8/07/2007 04:09:00 am / The truth was spoken by Rich /

Taking anything George W. Bush has to say seriously has always been a challenge, but his talks with the Afghanistan President are taking the piss. The whole conference is one big double entendre.

The US president is called Bush, his Vice-President is called Dick and the Afghan President is called Kharzi. Well, Karzhai really, but if you say it in a posh accent it's still sounds like cockney rhyming slang for a toilet.

Even if their names weren't so school boyishly comical, the shite they're coming out with is impossible not to giggle away at. It's either giggle and hope they're not serious or not sleep at night.

Apparently, the Taleban are a defeated people. Cowards; no more harm can come from them, says President Shitter. "They're now reduced only to killing children on the way to school."

Oh, sorted then. If it's only the kids getting slaughtered at break time then we're quids in. All our soldiers who have been shot out there and had their guts dug out with spades (probably) and all the billions spent on this war and the fact that it has rejuvenated the heroine industry the Taleban had all but shut down, is fine, as long as it's only the wee kiddies that are being beheaded. Marvelous. Yay us, that's progress that is.

Or, back in the sane world, perhaps not. If a serial killer in this country had resorted to murdering school kids instead of say, taxi drivers, one could hardly begin to refer to him as a spent force. One may even suggest that he presents a more considerable threat.
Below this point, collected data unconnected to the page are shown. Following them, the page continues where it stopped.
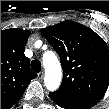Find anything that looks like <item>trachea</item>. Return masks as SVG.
Returning a JSON list of instances; mask_svg holds the SVG:
<instances>
[{"label": "trachea", "mask_w": 109, "mask_h": 109, "mask_svg": "<svg viewBox=\"0 0 109 109\" xmlns=\"http://www.w3.org/2000/svg\"><path fill=\"white\" fill-rule=\"evenodd\" d=\"M31 68L34 72H40L41 70V62L39 60H33L31 62Z\"/></svg>", "instance_id": "3493384b"}]
</instances>
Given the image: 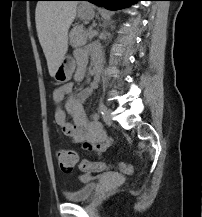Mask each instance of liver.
<instances>
[{
	"label": "liver",
	"mask_w": 202,
	"mask_h": 217,
	"mask_svg": "<svg viewBox=\"0 0 202 217\" xmlns=\"http://www.w3.org/2000/svg\"><path fill=\"white\" fill-rule=\"evenodd\" d=\"M77 3L39 2L35 21L39 42L45 54L49 74H54L68 50V31L76 17Z\"/></svg>",
	"instance_id": "obj_1"
}]
</instances>
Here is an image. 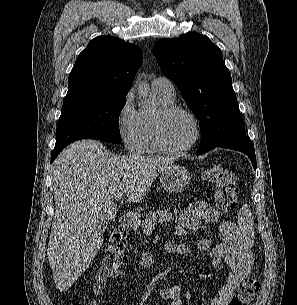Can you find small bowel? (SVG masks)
Returning a JSON list of instances; mask_svg holds the SVG:
<instances>
[{
  "label": "small bowel",
  "mask_w": 297,
  "mask_h": 305,
  "mask_svg": "<svg viewBox=\"0 0 297 305\" xmlns=\"http://www.w3.org/2000/svg\"><path fill=\"white\" fill-rule=\"evenodd\" d=\"M202 222H219L221 239L219 243L214 244L212 237L200 239L193 246L166 242L164 250L170 254L202 252L209 259L212 268H218L222 263H225L229 268V272L218 295L211 301V305H229L237 288L251 272L254 262L253 255L236 225L228 220L220 221L219 214L204 202H194L179 211L178 234L184 236L189 230H200ZM139 263L141 267L148 269L154 264L153 256L148 252H143L140 255ZM122 274L117 265L101 269L93 285L94 298L88 305H101V297L107 286V281L109 279L118 280L122 277ZM159 296L168 301L169 305L183 304L180 285L161 288Z\"/></svg>",
  "instance_id": "1"
}]
</instances>
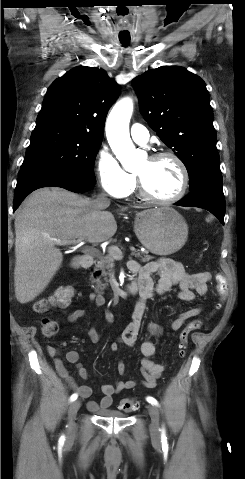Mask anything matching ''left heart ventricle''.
<instances>
[{
  "mask_svg": "<svg viewBox=\"0 0 245 479\" xmlns=\"http://www.w3.org/2000/svg\"><path fill=\"white\" fill-rule=\"evenodd\" d=\"M136 173L142 176L148 192L160 199L172 197L180 187V169L170 158L156 161H150L147 158L142 162Z\"/></svg>",
  "mask_w": 245,
  "mask_h": 479,
  "instance_id": "b2bd125f",
  "label": "left heart ventricle"
}]
</instances>
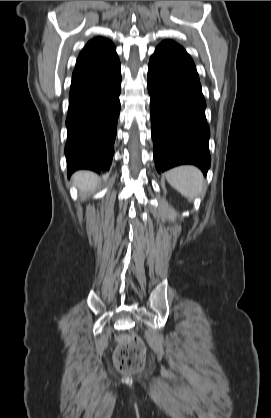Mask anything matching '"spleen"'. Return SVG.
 I'll return each mask as SVG.
<instances>
[{
    "mask_svg": "<svg viewBox=\"0 0 271 418\" xmlns=\"http://www.w3.org/2000/svg\"><path fill=\"white\" fill-rule=\"evenodd\" d=\"M165 176L174 189L190 200L200 196L203 192L204 177L195 166H178L167 171Z\"/></svg>",
    "mask_w": 271,
    "mask_h": 418,
    "instance_id": "spleen-1",
    "label": "spleen"
}]
</instances>
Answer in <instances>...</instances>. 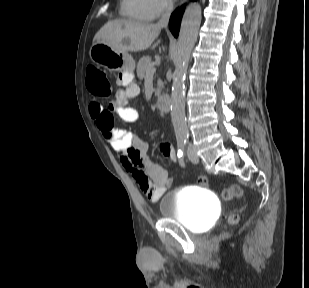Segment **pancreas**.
Here are the masks:
<instances>
[{
  "mask_svg": "<svg viewBox=\"0 0 309 288\" xmlns=\"http://www.w3.org/2000/svg\"><path fill=\"white\" fill-rule=\"evenodd\" d=\"M151 57L144 56L137 63V76L140 80H142L146 75L147 71L150 67H152ZM162 83L158 81V87L155 91V96H159L161 92Z\"/></svg>",
  "mask_w": 309,
  "mask_h": 288,
  "instance_id": "pancreas-1",
  "label": "pancreas"
}]
</instances>
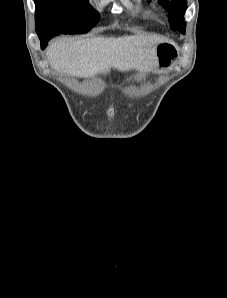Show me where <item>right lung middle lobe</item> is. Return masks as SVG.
Listing matches in <instances>:
<instances>
[{
  "label": "right lung middle lobe",
  "instance_id": "right-lung-middle-lobe-1",
  "mask_svg": "<svg viewBox=\"0 0 227 298\" xmlns=\"http://www.w3.org/2000/svg\"><path fill=\"white\" fill-rule=\"evenodd\" d=\"M36 33L82 34L99 21L88 0H35Z\"/></svg>",
  "mask_w": 227,
  "mask_h": 298
}]
</instances>
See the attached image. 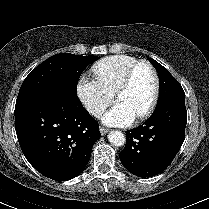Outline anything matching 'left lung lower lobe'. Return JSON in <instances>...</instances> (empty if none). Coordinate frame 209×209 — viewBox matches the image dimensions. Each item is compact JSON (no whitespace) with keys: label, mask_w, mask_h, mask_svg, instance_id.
I'll list each match as a JSON object with an SVG mask.
<instances>
[{"label":"left lung lower lobe","mask_w":209,"mask_h":209,"mask_svg":"<svg viewBox=\"0 0 209 209\" xmlns=\"http://www.w3.org/2000/svg\"><path fill=\"white\" fill-rule=\"evenodd\" d=\"M186 123L185 97L157 103L153 114L142 125L125 132L126 145L120 153L121 163L139 177L161 173L183 144Z\"/></svg>","instance_id":"left-lung-lower-lobe-1"}]
</instances>
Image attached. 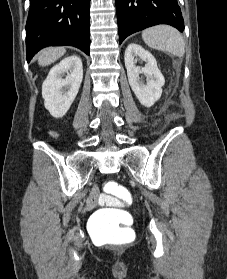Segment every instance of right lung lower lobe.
I'll return each instance as SVG.
<instances>
[{
  "instance_id": "98d812e1",
  "label": "right lung lower lobe",
  "mask_w": 227,
  "mask_h": 279,
  "mask_svg": "<svg viewBox=\"0 0 227 279\" xmlns=\"http://www.w3.org/2000/svg\"><path fill=\"white\" fill-rule=\"evenodd\" d=\"M69 45L89 55L90 0H30L27 61L42 48Z\"/></svg>"
}]
</instances>
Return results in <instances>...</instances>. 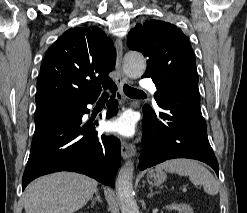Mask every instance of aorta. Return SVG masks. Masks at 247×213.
Listing matches in <instances>:
<instances>
[{"label": "aorta", "instance_id": "aorta-1", "mask_svg": "<svg viewBox=\"0 0 247 213\" xmlns=\"http://www.w3.org/2000/svg\"><path fill=\"white\" fill-rule=\"evenodd\" d=\"M123 69L128 77L139 78L146 70V60L139 52H127ZM133 171L132 165L124 166L117 175L115 188L120 201L121 213H139L138 206L133 199Z\"/></svg>", "mask_w": 247, "mask_h": 213}]
</instances>
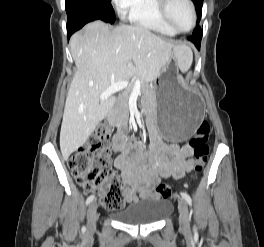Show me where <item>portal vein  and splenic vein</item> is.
<instances>
[{
	"instance_id": "obj_1",
	"label": "portal vein and splenic vein",
	"mask_w": 264,
	"mask_h": 247,
	"mask_svg": "<svg viewBox=\"0 0 264 247\" xmlns=\"http://www.w3.org/2000/svg\"><path fill=\"white\" fill-rule=\"evenodd\" d=\"M128 84H129L128 81H119L116 83H112L109 88H107L104 92L100 94V99L101 100L108 99L112 94L126 89ZM140 87H141L140 80H136L134 83V88L140 90Z\"/></svg>"
}]
</instances>
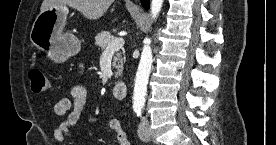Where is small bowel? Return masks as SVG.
Masks as SVG:
<instances>
[{
    "label": "small bowel",
    "mask_w": 276,
    "mask_h": 145,
    "mask_svg": "<svg viewBox=\"0 0 276 145\" xmlns=\"http://www.w3.org/2000/svg\"><path fill=\"white\" fill-rule=\"evenodd\" d=\"M87 102L88 92L86 88L81 85H75L70 90V97L60 99L55 104L54 113L56 116H64L72 108V112L67 119L54 131V138L57 142L63 143L68 139L73 145H79L77 137L71 132V128L79 122ZM108 126L114 133L118 145H131L128 135L118 118H109Z\"/></svg>",
    "instance_id": "obj_1"
}]
</instances>
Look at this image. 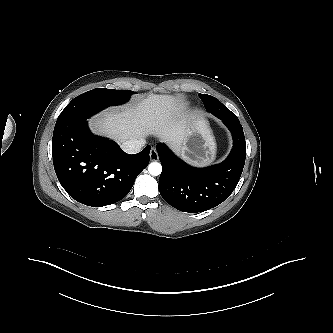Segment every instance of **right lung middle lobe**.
<instances>
[{
  "mask_svg": "<svg viewBox=\"0 0 333 333\" xmlns=\"http://www.w3.org/2000/svg\"><path fill=\"white\" fill-rule=\"evenodd\" d=\"M135 92L97 88L74 98L62 111L60 117H91L108 106L126 103Z\"/></svg>",
  "mask_w": 333,
  "mask_h": 333,
  "instance_id": "1",
  "label": "right lung middle lobe"
}]
</instances>
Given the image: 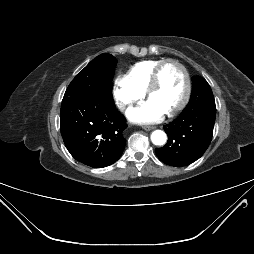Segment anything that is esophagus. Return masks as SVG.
Instances as JSON below:
<instances>
[{
	"label": "esophagus",
	"instance_id": "esophagus-1",
	"mask_svg": "<svg viewBox=\"0 0 254 254\" xmlns=\"http://www.w3.org/2000/svg\"><path fill=\"white\" fill-rule=\"evenodd\" d=\"M143 129L146 130V131H151V130L155 129V127H153V126H143Z\"/></svg>",
	"mask_w": 254,
	"mask_h": 254
}]
</instances>
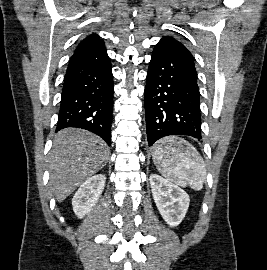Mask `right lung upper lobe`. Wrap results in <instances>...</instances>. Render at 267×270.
<instances>
[{"instance_id": "right-lung-upper-lobe-1", "label": "right lung upper lobe", "mask_w": 267, "mask_h": 270, "mask_svg": "<svg viewBox=\"0 0 267 270\" xmlns=\"http://www.w3.org/2000/svg\"><path fill=\"white\" fill-rule=\"evenodd\" d=\"M102 43H103V41L101 39H99V36H97L96 34H92L80 42V44L76 48L75 52L82 50L84 48L99 45Z\"/></svg>"}]
</instances>
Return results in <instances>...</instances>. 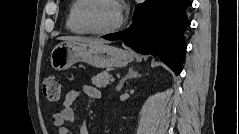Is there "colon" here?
<instances>
[{
    "mask_svg": "<svg viewBox=\"0 0 239 134\" xmlns=\"http://www.w3.org/2000/svg\"><path fill=\"white\" fill-rule=\"evenodd\" d=\"M43 93L51 104H57L60 101L61 83L55 76H49L43 83Z\"/></svg>",
    "mask_w": 239,
    "mask_h": 134,
    "instance_id": "1",
    "label": "colon"
}]
</instances>
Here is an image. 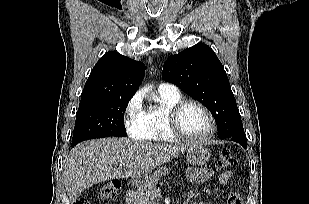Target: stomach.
<instances>
[{
	"mask_svg": "<svg viewBox=\"0 0 309 204\" xmlns=\"http://www.w3.org/2000/svg\"><path fill=\"white\" fill-rule=\"evenodd\" d=\"M211 153L210 150L203 144L201 143H196L191 145L187 149V160L188 163L192 166H201L205 164ZM148 174H144L141 176H136L133 178V181L136 185L140 186L148 177Z\"/></svg>",
	"mask_w": 309,
	"mask_h": 204,
	"instance_id": "1",
	"label": "stomach"
}]
</instances>
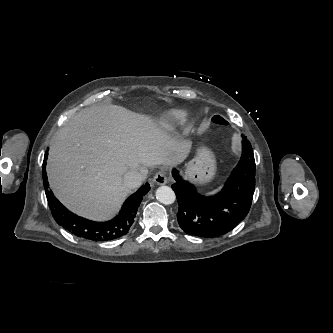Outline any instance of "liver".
<instances>
[{
    "instance_id": "liver-1",
    "label": "liver",
    "mask_w": 333,
    "mask_h": 333,
    "mask_svg": "<svg viewBox=\"0 0 333 333\" xmlns=\"http://www.w3.org/2000/svg\"><path fill=\"white\" fill-rule=\"evenodd\" d=\"M190 146L122 106H92L78 112L53 138L48 180L70 211L107 220L130 192L123 180L126 172L136 169L146 178L148 167L181 163Z\"/></svg>"
}]
</instances>
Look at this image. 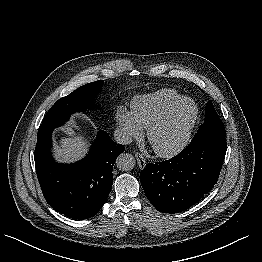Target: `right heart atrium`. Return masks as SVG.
Instances as JSON below:
<instances>
[{"mask_svg":"<svg viewBox=\"0 0 262 262\" xmlns=\"http://www.w3.org/2000/svg\"><path fill=\"white\" fill-rule=\"evenodd\" d=\"M117 131L124 142L138 139L142 136L143 130L134 119L131 112L124 107H119L116 115Z\"/></svg>","mask_w":262,"mask_h":262,"instance_id":"obj_1","label":"right heart atrium"}]
</instances>
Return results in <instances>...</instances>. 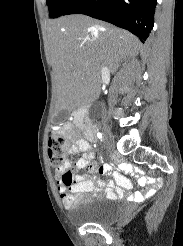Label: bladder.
Returning a JSON list of instances; mask_svg holds the SVG:
<instances>
[{
	"mask_svg": "<svg viewBox=\"0 0 183 246\" xmlns=\"http://www.w3.org/2000/svg\"><path fill=\"white\" fill-rule=\"evenodd\" d=\"M122 212L121 205L110 199L97 198L91 201L87 210L75 217L78 223L104 225L115 220Z\"/></svg>",
	"mask_w": 183,
	"mask_h": 246,
	"instance_id": "1",
	"label": "bladder"
}]
</instances>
In relation to the South Korean hostages held by the Taleban, Bush and Karzai agreed that compromise was not on the menu. "There's nothing on our menu except fried chicken and corny dogs," said Bush. No, he didn't say that really, but they did say that negotiations would produce no "quid pro quo" over the captives. He didn't know what that meant, but he said it anyway.

So good luck to those guys, who probably have names like Wan King and Fuk Mi. Serves them right really. I hate the arrogance of Christian groups who think they can troop about in the most dangerous and violent parts of the globe and expect exaggerated levels of respect because they're doing Gods work. Some one really should have told them, the last place you want to do Gods work, if your Gods name is Yaweh, is amongst the Taleban. You might as well send a bunch of Jewish Cub Scouts to Hitlers house for bob-a-job week.